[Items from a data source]

══════════════════════════════

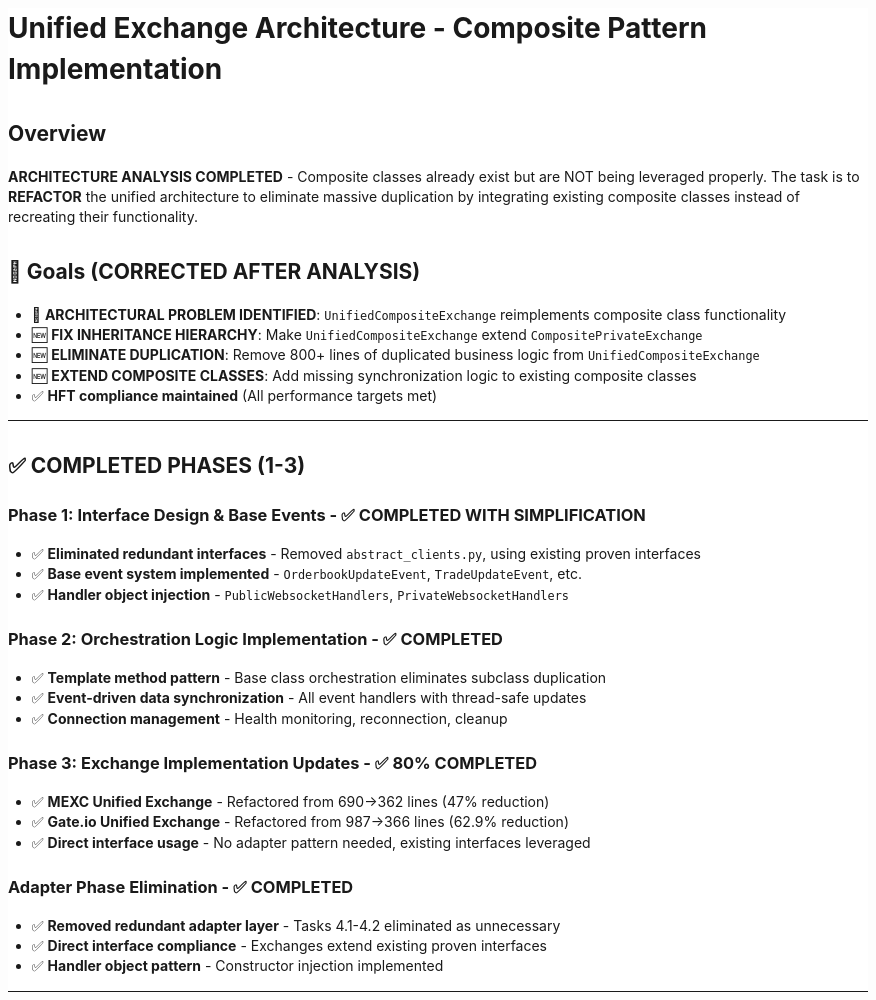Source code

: # Unified Exchange Architecture - Composite Pattern Implementation

## Overview
**ARCHITECTURE ANALYSIS COMPLETED** - Composite classes already exist but are NOT being leveraged properly. The task is to **REFACTOR** the unified architecture to eliminate massive duplication by integrating existing composite classes instead of recreating their functionality.

## 🎯 **Goals (CORRECTED AFTER ANALYSIS)**
- 🔄 **ARCHITECTURAL PROBLEM IDENTIFIED**: `UnifiedCompositeExchange` reimplements composite class functionality
- 🆕 **FIX INHERITANCE HIERARCHY**: Make `UnifiedCompositeExchange` extend `CompositePrivateExchange` 
- 🆕 **ELIMINATE DUPLICATION**: Remove 800+ lines of duplicated business logic from `UnifiedCompositeExchange`
- 🆕 **EXTEND COMPOSITE CLASSES**: Add missing synchronization logic to existing composite classes
- ✅ **HFT compliance maintained** (All performance targets met)

---

## ✅ **COMPLETED PHASES (1-3)**

### **Phase 1: Interface Design & Base Events** - ✅ **COMPLETED WITH SIMPLIFICATION**
- ✅ **Eliminated redundant interfaces** - Removed `abstract_clients.py`, using existing proven interfaces
- ✅ **Base event system implemented** - `OrderbookUpdateEvent`, `TradeUpdateEvent`, etc.
- ✅ **Handler object injection** - `PublicWebsocketHandlers`, `PrivateWebsocketHandlers`

### **Phase 2: Orchestration Logic Implementation** - ✅ **COMPLETED**
- ✅ **Template method pattern** - Base class orchestration eliminates subclass duplication
- ✅ **Event-driven data synchronization** - All event handlers with thread-safe updates
- ✅ **Connection management** - Health monitoring, reconnection, cleanup

### **Phase 3: Exchange Implementation Updates** - ✅ **80% COMPLETED**
- ✅ **MEXC Unified Exchange** - Refactored from 690→362 lines (47% reduction)
- ✅ **Gate.io Unified Exchange** - Refactored from 987→366 lines (62.9% reduction)
- ✅ **Direct interface usage** - No adapter pattern needed, existing interfaces leveraged

### **Adapter Phase Elimination** - ✅ **COMPLETED**
- ✅ **Removed redundant adapter layer** - Tasks 4.1-4.2 eliminated as unnecessary
- ✅ **Direct interface compliance** - Exchanges extend existing proven interfaces
- ✅ **Handler object pattern** - Constructor injection implemented

---
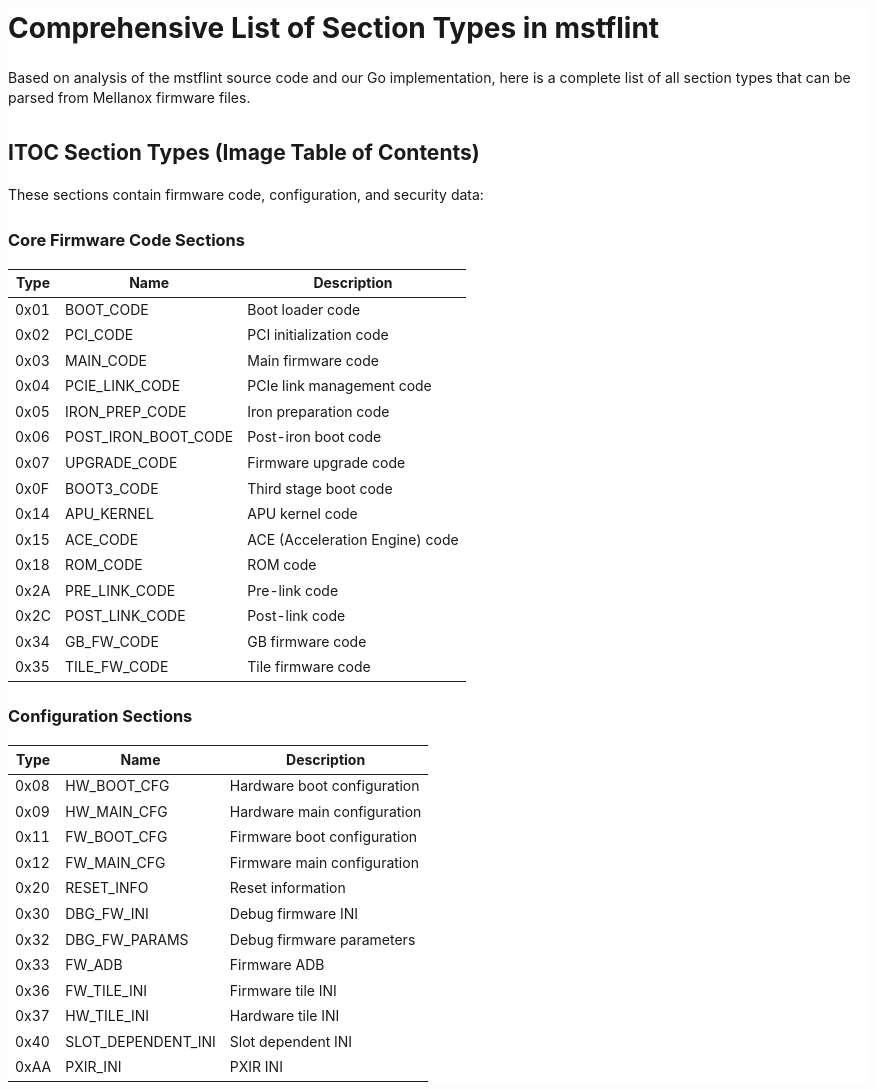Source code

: # Comprehensive List of Section Types in mstflint

Based on analysis of the mstflint source code and our Go implementation, here is a complete list of all section types that can be parsed from Mellanox firmware files.

## ITOC Section Types (Image Table of Contents)

These sections contain firmware code, configuration, and security data:

### Core Firmware Code Sections
| Type | Name | Description |
|------|------|-------------|
| 0x01 | BOOT_CODE | Boot loader code |
| 0x02 | PCI_CODE | PCI initialization code |
| 0x03 | MAIN_CODE | Main firmware code |
| 0x04 | PCIE_LINK_CODE | PCIe link management code |
| 0x05 | IRON_PREP_CODE | Iron preparation code |
| 0x06 | POST_IRON_BOOT_CODE | Post-iron boot code |
| 0x07 | UPGRADE_CODE | Firmware upgrade code |
| 0x0F | BOOT3_CODE | Third stage boot code |
| 0x14 | APU_KERNEL | APU kernel code |
| 0x15 | ACE_CODE | ACE (Acceleration Engine) code |
| 0x18 | ROM_CODE | ROM code |
| 0x2A | PRE_LINK_CODE | Pre-link code |
| 0x2C | POST_LINK_CODE | Post-link code |
| 0x34 | GB_FW_CODE | GB firmware code |
| 0x35 | TILE_FW_CODE | Tile firmware code |

### Configuration Sections
| Type | Name | Description |
|------|------|-------------|
| 0x08 | HW_BOOT_CFG | Hardware boot configuration |
| 0x09 | HW_MAIN_CFG | Hardware main configuration |
| 0x11 | FW_BOOT_CFG | Firmware boot configuration |
| 0x12 | FW_MAIN_CFG | Firmware main configuration |
| 0x20 | RESET_INFO | Reset information |
| 0x30 | DBG_FW_INI | Debug firmware INI |
| 0x32 | DBG_FW_PARAMS | Debug firmware parameters |
| 0x33 | FW_ADB | Firmware ADB |
| 0x36 | FW_TILE_INI | Firmware tile INI |
| 0x37 | HW_TILE_INI | Hardware tile INI |
| 0x40 | SLOT_DEPENDENT_INI | Slot dependent INI |
| 0xAA | PXIR_INI | PXIR INI |
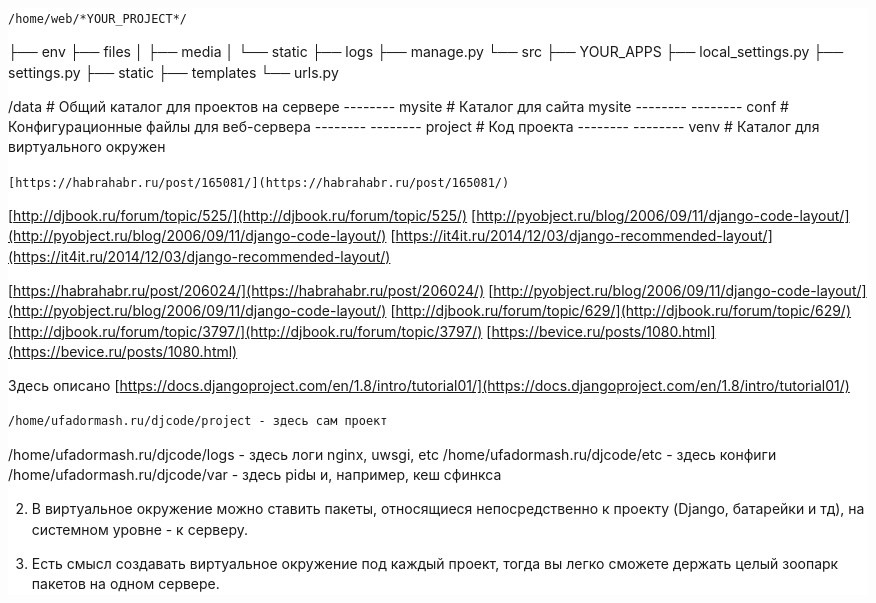     
    
    
    
    
    /home/web/*YOUR_PROJECT*/
├── env
├── files
│   ├── media
│   └── static
├── logs
├── manage.py
└── src
    ├── YOUR_APPS
    ├── local_settings.py
    ├── settings.py
    ├── static
    ├── templates
    └── urls.py

  /data                     # Общий каталог для проектов на сервере
-------- mysite           # Каталог для сайта mysite
-------- -------- conf    # Конфигурационные файлы для веб-сервера
-------- -------- project # Код проекта
-------- -------- venv    # Каталог для виртуального окружен  
    
    
    
    [https://habrahabr.ru/post/165081/](https://habrahabr.ru/post/165081/)
[http://djbook.ru/forum/topic/525/](http://djbook.ru/forum/topic/525/)
[http://pyobject.ru/blog/2006/09/11/django-code-layout/](http://pyobject.ru/blog/2006/09/11/django-code-layout/)
[https://it4it.ru/2014/12/03/django-recommended-layout/](https://it4it.ru/2014/12/03/django-recommended-layout/)

[https://habrahabr.ru/post/206024/](https://habrahabr.ru/post/206024/)
[http://pyobject.ru/blog/2006/09/11/django-code-layout/](http://pyobject.ru/blog/2006/09/11/django-code-layout/)
[http://djbook.ru/forum/topic/629/](http://djbook.ru/forum/topic/629/)
[http://djbook.ru/forum/topic/3797/](http://djbook.ru/forum/topic/3797/)
[https://bevice.ru/posts/1080.html](https://bevice.ru/posts/1080.html)

Здесь описано
[https://docs.djangoproject.com/en/1.8/intro/tutorial01/](https://docs.djangoproject.com/en/1.8/intro/tutorial01/)
    
    
    /home/ufadormash.ru/djcode/project - здесь сам проект
/home/ufadormash.ru/djcode/logs - здесь логи nginx, uwsgi, etc
/home/ufadormash.ru/djcode/etc - здесь конфиги
/home/ufadormash.ru/djcode/var - здесь pidы и, например, кеш сфинкса

2) В виртуальное окружение можно ставить пакеты, относящиеся непосредственно к проекту (Django, батарейки и тд), на системном уровне - к серверу.

3) Есть смысл создавать виртуальное окружение под каждый проект, тогда вы легко сможете держать целый зоопарк пакетов на одном сервере.
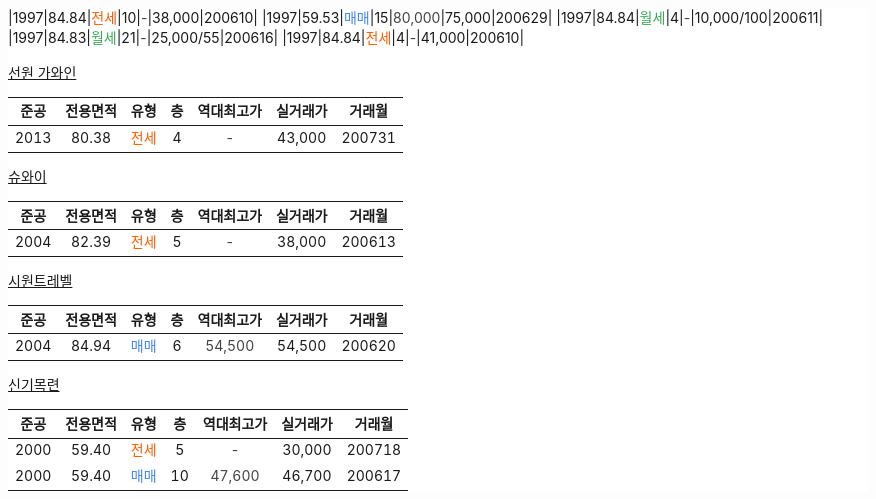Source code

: |1997|84.84|<span style="color:#ff5a00">전세</span>|10|<span style="color:#444444">-</span>|38,000|200610|
|1997|59.53|<span style="color:#4285f3">매매</span>|15|<span style="color:#444444">80,000</span>|75,000|200629|
|1997|84.84|<span style="color:#34a853">월세</span>|4|<span style="color:#444444">-</span>|10,000/100|200611|
|1997|84.83|<span style="color:#34a853">월세</span>|21|<span style="color:#444444">-</span>|25,000/55|200616|
|1997|84.84|<span style="color:#ff5a00">전세</span>|4|<span style="color:#444444">-</span>|41,000|200610|


<script async src="//pagead2.googlesyndication.com/pagead/js/adsbygoogle.js"></script>

<ins class="adsbygoogle"
     style="display:block"
     data-ad-client="ca-pub-2446590836940007"
     data-ad-slot="1659523306"
     data-ad-format="auto"
     data-full-width-responsive="true"></ins>
<script>
(adsbygoogle = window.adsbygoogle || []).push({});
</script>


[선원 가와인](https://search.naver.com/search.naver?query=%EC%84%9C%EC%9A%B8%ED%8A%B9%EB%B3%84%EC%8B%9C+%EC%98%81%EB%93%B1%ED%8F%AC%EA%B5%AC+%EC%8B%A0%EA%B8%B8%EB%8F%99+%EC%84%A0%EC%9B%90+%EA%B0%80%EC%99%80%EC%9D%B8)

|준공|전용면적|유형|층|역대최고가|실거래가|거래월|
|:---:|:---:|:---:|:---:|:---:|:---:|:---:|
|2013|80.38|<span style="color:#ff5a00">전세</span>|4|<span style="color:#444444">-</span>|43,000|200731|

[슈와이](https://search.naver.com/search.naver?query=%EC%84%9C%EC%9A%B8%ED%8A%B9%EB%B3%84%EC%8B%9C+%EC%98%81%EB%93%B1%ED%8F%AC%EA%B5%AC+%EC%8B%A0%EA%B8%B8%EB%8F%99+%EC%8A%88%EC%99%80%EC%9D%B4)

|준공|전용면적|유형|층|역대최고가|실거래가|거래월|
|:---:|:---:|:---:|:---:|:---:|:---:|:---:|
|2004|82.39|<span style="color:#ff5a00">전세</span>|5|<span style="color:#444444">-</span>|38,000|200613|

[시원트레벨](https://search.naver.com/search.naver?query=%EC%84%9C%EC%9A%B8%ED%8A%B9%EB%B3%84%EC%8B%9C+%EC%98%81%EB%93%B1%ED%8F%AC%EA%B5%AC+%EC%8B%A0%EA%B8%B8%EB%8F%99+%EC%8B%9C%EC%9B%90%ED%8A%B8%EB%A0%88%EB%B2%A8)

|준공|전용면적|유형|층|역대최고가|실거래가|거래월|
|:---:|:---:|:---:|:---:|:---:|:---:|:---:|
|2004|84.94|<span style="color:#4285f3">매매</span>|6|<span style="color:#444444">54,500</span>|54,500|200620|

[신기목련](https://search.naver.com/search.naver?query=%EC%84%9C%EC%9A%B8%ED%8A%B9%EB%B3%84%EC%8B%9C+%EC%98%81%EB%93%B1%ED%8F%AC%EA%B5%AC+%EC%8B%A0%EA%B8%B8%EB%8F%99+%EC%8B%A0%EA%B8%B0%EB%AA%A9%EB%A0%A8)

|준공|전용면적|유형|층|역대최고가|실거래가|거래월|
|:---:|:---:|:---:|:---:|:---:|:---:|:---:|
|2000|59.40|<span style="color:#ff5a00">전세</span>|5|<span style="color:#444444">-</span>|30,000|200718|
|2000|59.40|<span style="color:#4285f3">매매</span>|10|<span style="color:#444444">47,600</span>|46,700|200617|
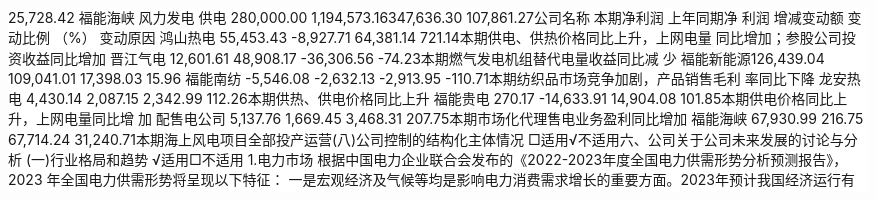 25,728.42
福能海峡
风力发电
供电
280,000.00
1,194,573.16347,636.30
107,861.27公司名称
本期净利润
上年同期净
利润
增减变动额
变动比例
（%）
变动原因
鸿山热电
55,453.43
-8,927.71
64,381.14
721.14本期供电、供热价格同比上升，上网电量
同比增加；参股公司投资收益同比增加
晋江气电
12,601.61
48,908.17
-36,306.56
-74.23本期燃气发电机组替代电量收益同比减
少
福能新能源126,439.04
109,041.01
17,398.03
15.96
福能南纺
-5,546.08
-2,632.13
-2,913.95
-110.71本期纺织品市场竞争加剧，产品销售毛利
率同比下降
龙安热电
4,430.14
2,087.15
2,342.99
112.26本期供热、供电价格同比上升
福能贵电
270.17
-14,633.91
14,904.08
101.85本期供电价格同比上升，上网电量同比增
加
配售电公司
5,137.76
1,669.45
3,468.31
207.75本期市场化代理售电业务盈利同比增加
福能海峡
67,930.99
216.75
67,714.24
31,240.71本期海上风电项目全部投产运营(八)公司控制的结构化主体情况
□适用√不适用六、公司关于公司未来发展的讨论与分析
(一)行业格局和趋势
√适用□不适用
1.电力市场
根据中国电力企业联合会发布的《2022-2023年度全国电力供需形势分析预测报告》，2023
年全国电力供需形势将呈现以下特征：
一是宏观经济及气候等均是影响电力消费需求增长的重要方面。2023年预计我国经济运行有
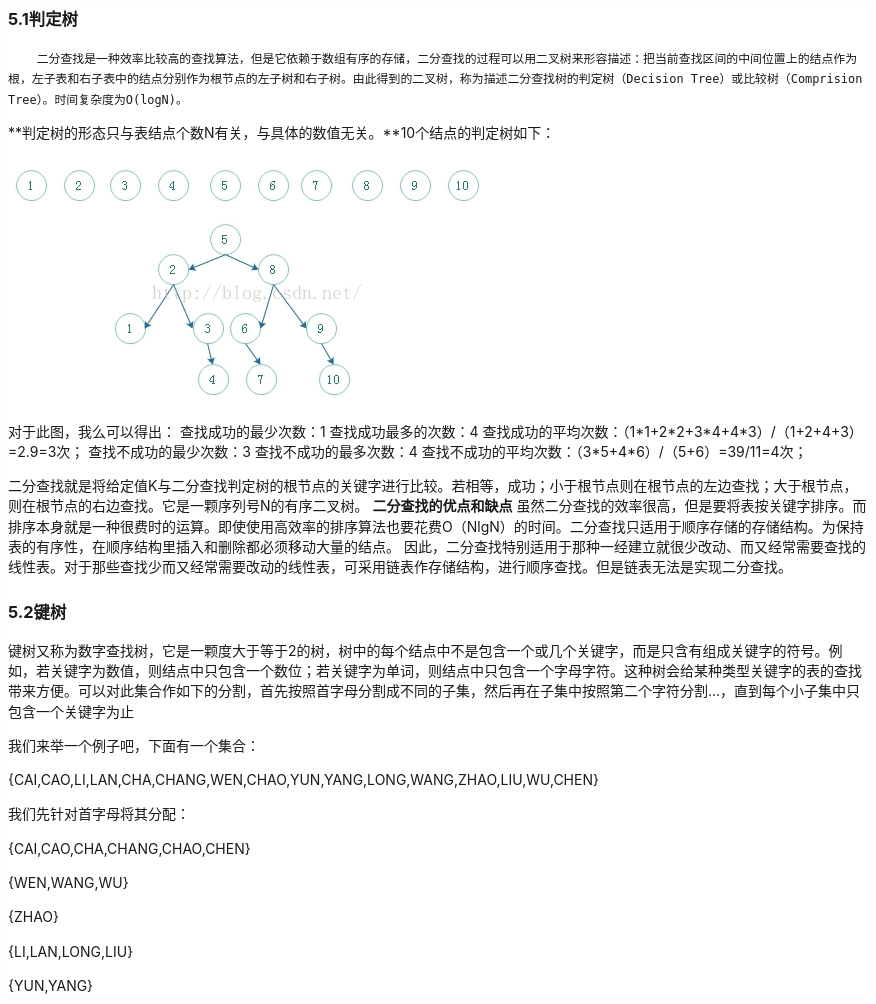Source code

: ### 5.1判定树

 		二分查找是一种效率比较高的查找算法，但是它依赖于数组有序的存储，二分查找的过程可以用二叉树来形容描述：把当前查找区间的中间位置上的结点作为根，左子表和右子表中的结点分别作为根节点的左子树和右子树。由此得到的二叉树，称为描述二分查找树的判定树（Decision Tree）或比较树（Comprision Tree）。时间复杂度为O(logN)。

**判定树的形态只与表结点个数N有关，与具体的数值无关。**10个结点的判定树如下：

![1566827249349](pic/1566827249349.png)

对于此图，我么可以得出：
      查找成功的最少次数：1
      查找成功最多的次数：4
      查找成功的平均次数：（1\*1+2\*2+3\*4+4\*3）/（1+2+4+3）=2.9=3次；
      查找不成功的最少次数：3
      查找不成功的最多次数：4
      查找不成功的平均次数：（3\*5+4\*6）/（5+6）=39/11=4次；

二分查找就是将给定值K与二分查找判定树的根节点的关键字进行比较。若相等，成功；小于根节点则在根节点的左边查找；大于根节点，则在根节点的右边查找。它是一颗序列号N的有序二叉树。
**二分查找的优点和缺点**
        虽然二分查找的效率很高，但是要将表按关键字排序。而排序本身就是一种很费时的运算。即使使用高效率的排序算法也要花费O（NlgN）的时间。二分查找只适用于顺序存储的存储结构。为保持表的有序性，在顺序结构里插入和删除都必须移动大量的结点。
         因此，二分查找特别适用于那种一经建立就很少改动、而又经常需要查找的线性表。对于那些查找少而又经常需要改动的线性表，可采用链表作存储结构，进行顺序查找。但是链表无法是实现二分查找。

### 5.2键树

键树又称为数字查找树，它是一颗度大于等于2的树，树中的每个结点中不是包含一个或几个关键字，而是只含有组成关键字的符号。例如，若关键字为数值，则结点中只包含一个数位；若关键字为单词，则结点中只包含一个字母字符。这种树会给某种类型关键字的表的查找带来方便。可以对此集合作如下的分割，首先按照首字母分割成不同的子集，然后再在子集中按照第二个字符分割...，直到每个小子集中只包含一个关键字为止

我们来举一个例子吧，下面有一个集合：

{CAI,CAO,LI,LAN,CHA,CHANG,WEN,CHAO,YUN,YANG,LONG,WANG,ZHAO,LIU,WU,CHEN}

我们先针对首字母将其分配：

{CAI,CAO,CHA,CHANG,CHAO,CHEN}

{WEN,WANG,WU}

{ZHAO}

{LI,LAN,LONG,LIU}

{YUN,YANG}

══════════════════════════════

## Instructions for the task
Please rewrite the lines between the one holding "## 🎯 **Goals (CORRECTED AFTER ANALYSIS)**" and the one holding "## ✅ **COMPLETED PHASES (1-3)**", inclusive, renaming "UnifiedCompositeExchange" to "CompositeUnifiedExchange" and leaving everything else unchanged.

## Response
## 🎯 **Goals (CORRECTED AFTER ANALYSIS)**
- 🔄 **ARCHITECTURAL PROBLEM IDENTIFIED**: `CompositeUnifiedExchange` reimplements composite class functionality
- 🆕 **FIX INHERITANCE HIERARCHY**: Make `CompositeUnifiedExchange` extend `CompositePrivateExchange` 
- 🆕 **ELIMINATE DUPLICATION**: Remove 800+ lines of duplicated business logic from `CompositeUnifiedExchange`
- 🆕 **EXTEND COMPOSITE CLASSES**: Add missing synchronization logic to existing composite classes
- ✅ **HFT compliance maintained** (All performance targets met)

---

## ✅ **COMPLETED PHASES (1-3)**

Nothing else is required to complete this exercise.